Por Gizelle Rivera*

La analogía del Bonsái

En su intento por contestar la pregunta ¿por qué la gente es pobre?, Muhammad Yunus argumenta que la pobreza no es creada por los pobres, es creada por un sistema que está por encima de todo y de todos. Explica que es como si se quita una semilla de un árbol alto y frondoso, y se siembra nuevamente, pero esta vez se recorta constantemente para mantenerlo enano; así el sistema no les brinda el espacio necesario a los pobres para crecer en sus capacidades. “La gente pobre es gente bonsái, y no es la semilla ni algo interno nocivo en las personas lo que las frena a crecer, es algo que el sistema les ha negado”, comentó.

“Si el sistema crea la pobreza, hay que cambiar el sistema”, dice el Nobel de la Paz. Las instituciones tradicionales tienen siempre los mismos resultados y así nada cambia, pues es el mismo sistema el que ha creado y mantiene estas problemáticas; pero si se busca alcanzar una mayor cobertura de personas -especialmente de los estratos más bajos- y mediante la generación de emprendimientos sociales, se atacan así las problemáticas de la Agenda 2030 que intenta poner fin a la desigualdad, a la pobreza, a las injusticias y al cambio climático.

Negocios con propósito y el impacto en la Agenda 2030

El sistema nos ha remarcado y nos recuerda día a día que vivimos en un mundo egoísta, y que el egoísmo es la fuerza que dirige al ser humano en sus decisiones y en su actuar. Pero Yunus cree que las personas son aún más complejas que eso, y que también pueden actuar de forma desinteresada; y en esta dicotomía establece que existen dos tipos de negocios: Los negocios tradicionales que buscan solamente la generación de utilidades; y los negocios sociales cuyo enfoque se encuentra en el valor de la causa, y en dar soluciones a las problemáticas de la humanidad de manera sostenible.
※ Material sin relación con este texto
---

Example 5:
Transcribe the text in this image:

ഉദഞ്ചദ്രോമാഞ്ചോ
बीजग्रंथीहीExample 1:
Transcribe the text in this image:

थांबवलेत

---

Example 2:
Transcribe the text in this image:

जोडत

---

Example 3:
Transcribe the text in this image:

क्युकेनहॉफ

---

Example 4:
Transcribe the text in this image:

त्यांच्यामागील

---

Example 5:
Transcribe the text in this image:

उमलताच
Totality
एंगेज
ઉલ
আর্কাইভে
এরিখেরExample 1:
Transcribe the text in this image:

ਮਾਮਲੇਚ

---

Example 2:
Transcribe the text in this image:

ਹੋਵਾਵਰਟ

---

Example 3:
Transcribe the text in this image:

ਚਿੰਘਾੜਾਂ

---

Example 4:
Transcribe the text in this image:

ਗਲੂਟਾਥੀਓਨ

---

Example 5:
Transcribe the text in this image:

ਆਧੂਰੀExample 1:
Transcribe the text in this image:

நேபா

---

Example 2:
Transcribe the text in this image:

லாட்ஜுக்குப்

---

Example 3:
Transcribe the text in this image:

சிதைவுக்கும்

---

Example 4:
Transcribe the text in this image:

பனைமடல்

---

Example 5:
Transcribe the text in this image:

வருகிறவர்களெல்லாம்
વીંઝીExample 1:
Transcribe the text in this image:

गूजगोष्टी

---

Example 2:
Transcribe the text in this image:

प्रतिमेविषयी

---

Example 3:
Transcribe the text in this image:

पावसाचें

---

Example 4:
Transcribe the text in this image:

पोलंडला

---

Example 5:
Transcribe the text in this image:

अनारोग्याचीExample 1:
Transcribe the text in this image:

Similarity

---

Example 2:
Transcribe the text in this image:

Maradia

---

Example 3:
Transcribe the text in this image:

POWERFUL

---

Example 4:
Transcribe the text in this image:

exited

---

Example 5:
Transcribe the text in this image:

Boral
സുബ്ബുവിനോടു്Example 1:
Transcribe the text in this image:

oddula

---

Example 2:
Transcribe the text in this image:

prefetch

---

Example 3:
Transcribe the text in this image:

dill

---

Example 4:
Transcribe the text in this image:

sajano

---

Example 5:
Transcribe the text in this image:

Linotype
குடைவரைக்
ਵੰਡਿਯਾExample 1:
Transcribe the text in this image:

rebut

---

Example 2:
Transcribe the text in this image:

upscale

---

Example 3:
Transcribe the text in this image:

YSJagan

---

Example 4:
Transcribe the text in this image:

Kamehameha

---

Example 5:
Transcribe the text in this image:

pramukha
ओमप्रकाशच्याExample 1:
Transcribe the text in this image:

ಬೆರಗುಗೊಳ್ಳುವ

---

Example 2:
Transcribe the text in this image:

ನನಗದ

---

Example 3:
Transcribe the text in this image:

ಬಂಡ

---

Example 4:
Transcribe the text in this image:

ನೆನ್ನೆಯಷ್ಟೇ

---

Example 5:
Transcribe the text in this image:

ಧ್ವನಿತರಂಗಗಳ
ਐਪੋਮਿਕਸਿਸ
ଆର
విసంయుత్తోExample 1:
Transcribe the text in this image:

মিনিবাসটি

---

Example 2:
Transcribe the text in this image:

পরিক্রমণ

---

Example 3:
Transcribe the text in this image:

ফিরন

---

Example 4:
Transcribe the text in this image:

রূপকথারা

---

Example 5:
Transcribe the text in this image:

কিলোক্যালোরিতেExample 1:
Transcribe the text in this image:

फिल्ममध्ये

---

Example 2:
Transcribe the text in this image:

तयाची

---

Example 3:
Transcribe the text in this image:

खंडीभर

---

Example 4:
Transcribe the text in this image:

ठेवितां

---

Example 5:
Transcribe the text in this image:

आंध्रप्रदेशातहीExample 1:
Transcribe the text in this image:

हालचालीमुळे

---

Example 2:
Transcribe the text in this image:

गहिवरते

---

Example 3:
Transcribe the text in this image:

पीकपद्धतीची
Y si se trata de afrontar los grandes retos del planeta, no debemos sentarnos a esperar soluciones que provengan solamente del gobierno o las empresas, “cada persona es responsable de sus problemas y de sus soluciones”, dice Yunus. De esta manera, los emprendedores sociales contribuyen con los 17 Objetivos de Desarrollo Sostenible y la Agenda 2030, que llama a “no dejar a nadie atrás”, y en el que la paz, la prosperidad y el bienestar de las personas, el desarrollo y el cuidado del medio ambiente, sean las formas de medir el éxito.

Un mundo de tres ceros

Muhammad Yunus precisa que “todos los problemas se han creado por un pensamiento equivocado”. Explica que el mundo necesita un nuevo entendimiento y un nuevo destino, pues estamos transitando por un camino que nos llevará a la destrucción en pocos años. Lo cual se hace evidente en los efectos climáticos que están a punto de volverse irreversibles, en las desigualdades y la pobreza, y ante la próxima amenaza de la Inteligencia Artificial que viene a desplazar el empleo y las capacidades humanas. También hizo un enérgico llamado a mejorar nuestra realidad de manera urgente y a actuar a favor de un mundo de tres ceros: cero pobreza, cero desempleo y cero emisiones netas de carbono.
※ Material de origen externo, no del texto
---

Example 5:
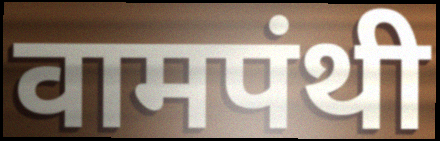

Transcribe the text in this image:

वामपंथी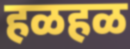
हळहळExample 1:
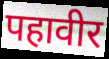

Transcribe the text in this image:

पहावीर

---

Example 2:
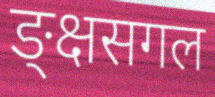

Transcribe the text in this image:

ङ्क्षसगल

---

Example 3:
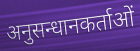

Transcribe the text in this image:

अनुसन्धानकर्ताओं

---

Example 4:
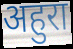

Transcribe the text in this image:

अहुरा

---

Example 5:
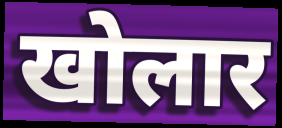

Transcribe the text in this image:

खोलार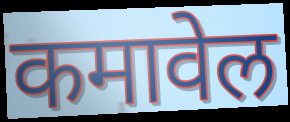
कमावेलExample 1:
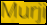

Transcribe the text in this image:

Murji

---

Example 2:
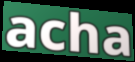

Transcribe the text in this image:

acha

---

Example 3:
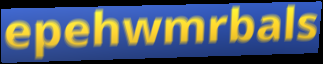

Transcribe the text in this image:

epehwmrbals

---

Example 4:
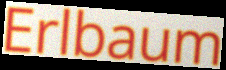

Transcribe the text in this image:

Erlbaum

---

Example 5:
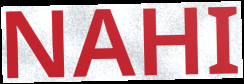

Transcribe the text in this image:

NAHI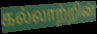
கல்லாற்றின்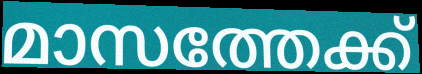
മാസത്തേക്ക്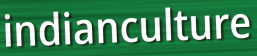
indianculture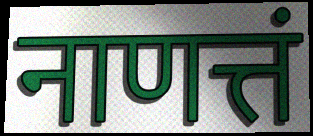
नाणत्तंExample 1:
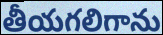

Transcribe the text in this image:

తీయగలిగాను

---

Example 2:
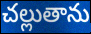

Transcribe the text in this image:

చల్లుతాను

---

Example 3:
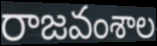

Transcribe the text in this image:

రాజవంశాల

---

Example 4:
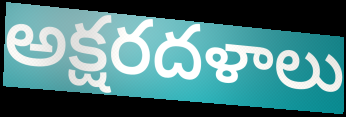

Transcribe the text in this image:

అక్షరదళాలు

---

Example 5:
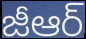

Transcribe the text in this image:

జీఆర్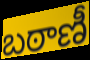
బఠాణీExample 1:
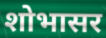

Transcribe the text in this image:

शोभासर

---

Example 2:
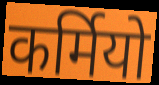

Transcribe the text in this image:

कर्मियो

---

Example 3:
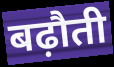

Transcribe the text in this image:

बढ़ौती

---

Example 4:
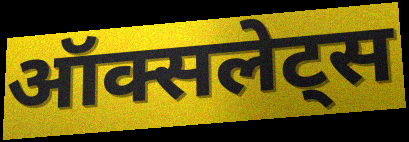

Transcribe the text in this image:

ऑक्सलेट्स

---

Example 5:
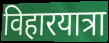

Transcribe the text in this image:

विहारयात्रा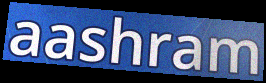
aashramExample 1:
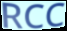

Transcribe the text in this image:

RCC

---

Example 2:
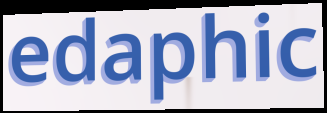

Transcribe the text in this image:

edaphic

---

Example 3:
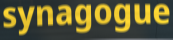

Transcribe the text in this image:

synagogue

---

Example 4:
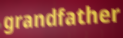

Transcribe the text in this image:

grandfather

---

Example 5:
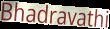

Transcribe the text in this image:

Bhadravathi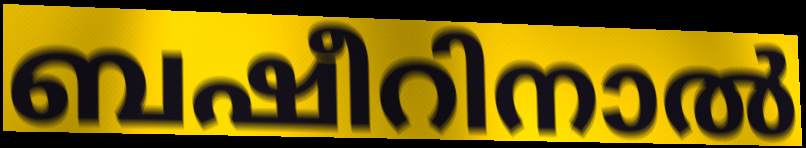
ബഷീറിനാൽ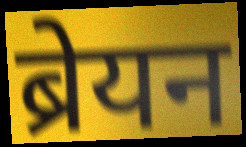
ब्रेयनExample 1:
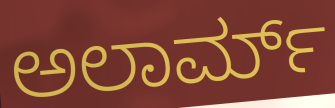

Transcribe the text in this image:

ಅಲಾರ್ಮ್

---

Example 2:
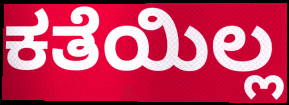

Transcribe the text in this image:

ಕತೆಯಿಲ್ಲ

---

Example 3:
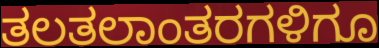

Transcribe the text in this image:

ತಲತಲಾಂತರಗಳಿಗೂ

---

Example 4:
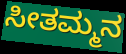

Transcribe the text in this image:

ಸೀತಮ್ಮನ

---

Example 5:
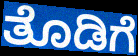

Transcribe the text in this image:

ತೊಡಿಗೆ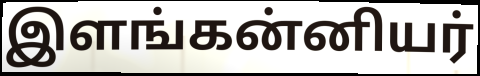
இளங்கன்னியர்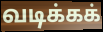
வடிக்கக்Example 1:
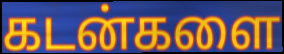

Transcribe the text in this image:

கடன்களை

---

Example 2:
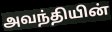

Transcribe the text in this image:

அவந்தியின்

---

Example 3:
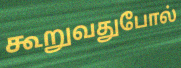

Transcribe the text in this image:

கூறுவதுபோல்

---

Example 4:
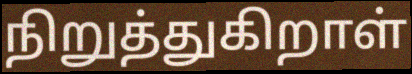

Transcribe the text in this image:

நிறுத்துகிறாள்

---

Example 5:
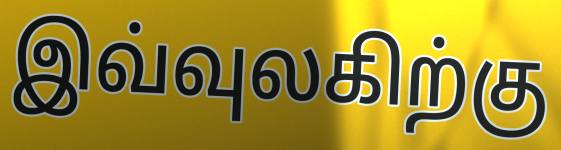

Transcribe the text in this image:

இவ்வுலகிற்கு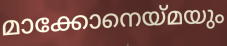
മാക്കോനെയ്മയും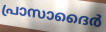
പ്രാസാദൈർ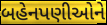
બહેનપણીઓને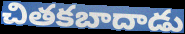
చితకబాదాడు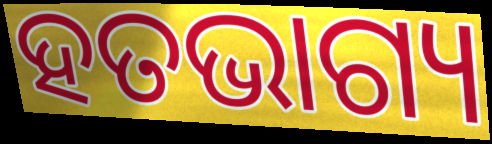
ହତଭାଗ୍ୟ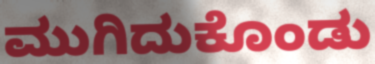
ಮುಗಿದುಕೊಂಡುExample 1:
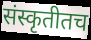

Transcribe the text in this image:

संस्कृतीतच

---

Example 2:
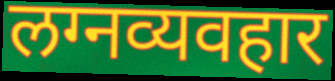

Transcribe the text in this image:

लग्नव्यवहार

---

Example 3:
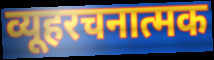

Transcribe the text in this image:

व्यूहरचनात्मक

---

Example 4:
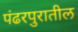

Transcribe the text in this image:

पंढरपुरातील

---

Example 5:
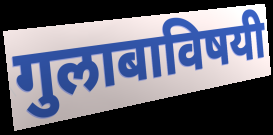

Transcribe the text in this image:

गुलाबाविषयी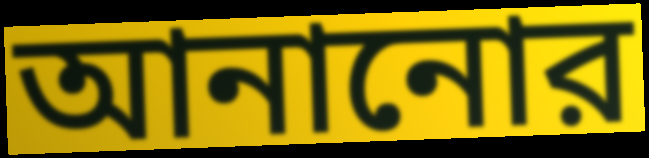
আনানোর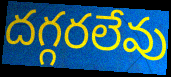
దగ్గరలేవు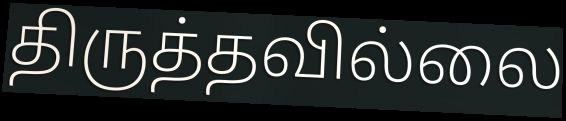
திருத்தவில்லைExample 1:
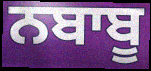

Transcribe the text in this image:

ਨਬਾਬੂ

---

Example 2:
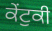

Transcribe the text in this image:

ਕੇਂਟੁਕੀ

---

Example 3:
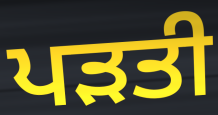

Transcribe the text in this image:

ਪੜਤੀ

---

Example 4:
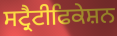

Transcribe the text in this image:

ਸਟ੍ਰੈਟੀਫਿਕੇਸ਼ਨ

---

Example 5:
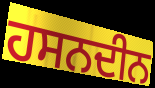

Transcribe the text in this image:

ਹਸਨਦੀਨ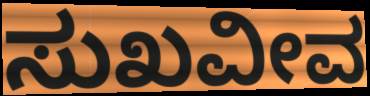
ಸುಖವೀವ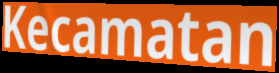
KecamatanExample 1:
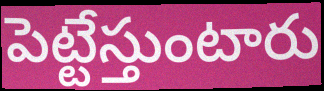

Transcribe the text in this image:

పెట్టేస్తుంటారు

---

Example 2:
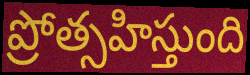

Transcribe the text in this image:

ప్రోత్సహిస్తుంది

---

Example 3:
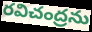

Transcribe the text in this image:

రవిచంద్రను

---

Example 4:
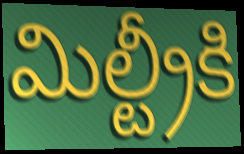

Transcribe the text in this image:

మిల్ట్రీకి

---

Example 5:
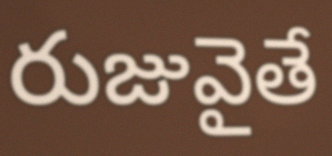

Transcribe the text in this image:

రుజువైతే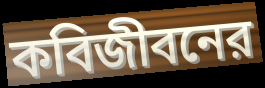
কবিজীবনের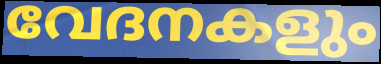
വേദനകളും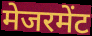
मेजरमेंटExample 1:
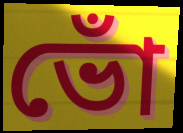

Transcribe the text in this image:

ভোঁ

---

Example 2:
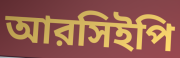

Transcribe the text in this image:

আরসিইপি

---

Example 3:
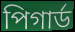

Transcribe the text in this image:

পিগার্ড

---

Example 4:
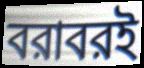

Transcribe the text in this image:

বরাবরই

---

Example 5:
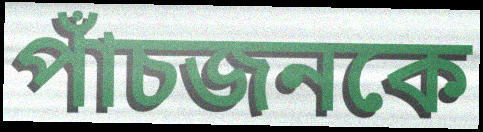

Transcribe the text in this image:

El filántropo enfatizó que la participación de los jóvenes en el emprendedurismo social es primordial pues “son la generación más poderosa de toda la historia humana”, ya que la tecnología y la innovación los vuelve imparables. Les pide que no se conformen con buscar un empleo, sino que se atrevan a ser emprendedores y generadores de trabajo. Argumentó que “el trabajo es el fin de la creatividad” y alentó a los jóvenes a que exploten su creatividad y sus capacidades. “Es mejor hacer lo que eres”, dijo el Profesor Yunus en conferencia.
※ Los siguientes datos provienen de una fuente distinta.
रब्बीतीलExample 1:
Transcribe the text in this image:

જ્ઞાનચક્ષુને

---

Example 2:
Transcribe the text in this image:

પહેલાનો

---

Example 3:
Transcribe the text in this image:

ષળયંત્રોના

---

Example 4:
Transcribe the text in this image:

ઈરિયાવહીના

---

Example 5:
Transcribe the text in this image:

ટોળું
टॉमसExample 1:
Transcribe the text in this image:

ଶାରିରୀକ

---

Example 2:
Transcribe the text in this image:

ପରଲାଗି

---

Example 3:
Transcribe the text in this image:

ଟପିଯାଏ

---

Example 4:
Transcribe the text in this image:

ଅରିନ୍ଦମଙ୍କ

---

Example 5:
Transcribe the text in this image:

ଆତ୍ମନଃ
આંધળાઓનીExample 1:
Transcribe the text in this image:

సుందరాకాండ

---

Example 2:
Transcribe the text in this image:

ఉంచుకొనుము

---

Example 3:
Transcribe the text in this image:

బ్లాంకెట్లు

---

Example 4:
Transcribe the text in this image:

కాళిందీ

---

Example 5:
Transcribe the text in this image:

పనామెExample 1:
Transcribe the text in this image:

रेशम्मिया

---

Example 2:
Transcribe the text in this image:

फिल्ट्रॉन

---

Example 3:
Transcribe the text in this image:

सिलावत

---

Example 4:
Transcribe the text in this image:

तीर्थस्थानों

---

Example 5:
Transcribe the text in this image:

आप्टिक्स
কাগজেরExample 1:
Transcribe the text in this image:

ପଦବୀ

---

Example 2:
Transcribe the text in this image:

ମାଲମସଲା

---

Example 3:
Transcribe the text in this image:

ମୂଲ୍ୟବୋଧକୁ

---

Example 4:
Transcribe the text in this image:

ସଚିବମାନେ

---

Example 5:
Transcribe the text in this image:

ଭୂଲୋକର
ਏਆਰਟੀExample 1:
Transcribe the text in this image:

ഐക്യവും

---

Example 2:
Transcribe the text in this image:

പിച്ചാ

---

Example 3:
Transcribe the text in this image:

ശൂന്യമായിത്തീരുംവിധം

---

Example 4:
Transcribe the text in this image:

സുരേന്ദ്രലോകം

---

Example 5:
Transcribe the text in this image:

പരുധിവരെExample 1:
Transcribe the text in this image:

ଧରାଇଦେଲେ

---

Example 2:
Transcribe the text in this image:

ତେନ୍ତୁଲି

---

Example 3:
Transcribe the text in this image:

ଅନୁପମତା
Finalmente, son los emprendedores sociales quienes han fijado sus esfuerzos en los enormes problemas que conciernen a la humanidad, y proponen soluciones mediante productos y servicios innovadores que tienen un impacto positivo en las personas y en el planeta. Estos pioneros de los negocios con propósito se han convertido en visionarios de los negocios que ayudan al mundo y tienen mucho por hacer.

*Maestra en Economía y Política Pública por el Tecnológico de Monterrey y la Universidad de Georgetown.